Наверное, эта фотография и до сих пор лежит в чемодане Луки и, если Глеб посмотрит, ничего страшного не будет.
Лука всегда роется в Глебовом ящике из-под консервов и всегда выбрасывает оттуда очень нужные и ценные вещи.
Недавно, например, Лука выбросил сорочьи яйца, которые Глеб хранит там еще с весны, и две шестеренки — одну тракторную и одну неизвестно от чего.
А Глеб ничего выбрасывать не будет. Он только посмотрит и снова положит фотографию на место.
Глебу не стоило особых усилий уговорить самого себя.
В таких случаях он всегда поступал просто — сначала сделает, а потом, когда грянет беда, начинает думать — хорошо он поступил или свалял дурака.
Но тут дело было верное.
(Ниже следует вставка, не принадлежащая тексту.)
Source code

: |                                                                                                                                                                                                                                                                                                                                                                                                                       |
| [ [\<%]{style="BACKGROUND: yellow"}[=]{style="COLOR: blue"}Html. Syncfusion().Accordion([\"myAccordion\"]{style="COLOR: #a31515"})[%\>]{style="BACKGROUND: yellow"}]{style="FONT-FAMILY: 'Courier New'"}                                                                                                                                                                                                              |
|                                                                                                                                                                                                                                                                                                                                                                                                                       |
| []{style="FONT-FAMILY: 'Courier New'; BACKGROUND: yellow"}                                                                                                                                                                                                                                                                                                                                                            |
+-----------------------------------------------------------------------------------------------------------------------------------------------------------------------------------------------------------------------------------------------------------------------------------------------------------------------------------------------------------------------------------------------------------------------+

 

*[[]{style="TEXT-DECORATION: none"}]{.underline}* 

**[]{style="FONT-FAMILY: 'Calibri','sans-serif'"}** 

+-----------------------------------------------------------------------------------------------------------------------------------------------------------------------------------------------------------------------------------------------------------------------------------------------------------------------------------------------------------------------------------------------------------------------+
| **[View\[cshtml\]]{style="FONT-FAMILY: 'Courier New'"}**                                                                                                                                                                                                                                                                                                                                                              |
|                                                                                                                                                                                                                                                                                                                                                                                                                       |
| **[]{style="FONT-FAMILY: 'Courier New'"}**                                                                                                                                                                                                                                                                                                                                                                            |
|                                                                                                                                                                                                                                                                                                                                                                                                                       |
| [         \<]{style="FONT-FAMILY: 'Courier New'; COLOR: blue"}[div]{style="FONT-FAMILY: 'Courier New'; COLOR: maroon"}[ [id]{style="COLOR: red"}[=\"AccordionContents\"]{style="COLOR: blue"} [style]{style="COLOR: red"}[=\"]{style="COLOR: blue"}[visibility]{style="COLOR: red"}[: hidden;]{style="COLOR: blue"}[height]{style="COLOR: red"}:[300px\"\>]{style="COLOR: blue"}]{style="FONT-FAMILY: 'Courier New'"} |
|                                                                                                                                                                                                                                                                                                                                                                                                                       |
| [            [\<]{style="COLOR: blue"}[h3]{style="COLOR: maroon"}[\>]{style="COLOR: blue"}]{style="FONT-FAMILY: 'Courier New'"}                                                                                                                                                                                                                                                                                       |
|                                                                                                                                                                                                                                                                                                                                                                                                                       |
Если даже Лука узнает, что Глеб рылся в его чемодане, ругать особенно не станет.
В конце концов Глеб тоже должен знать про Ивана Демина. Он тут не посторонний...
Глеб подошел к кровати Луки и вытащил большой, запылившийся от соломенной трухи чемодан. В этом чемодане Луки всегда был какой-то особый, строгий порядок.
Справа у Луки лежали обернутые газетой учебники и старые тетрадки, слева — чистые, наглаженные рубашки, галстук, которого Лука никогда не носил, и свернутые кругляшками нитяные носки.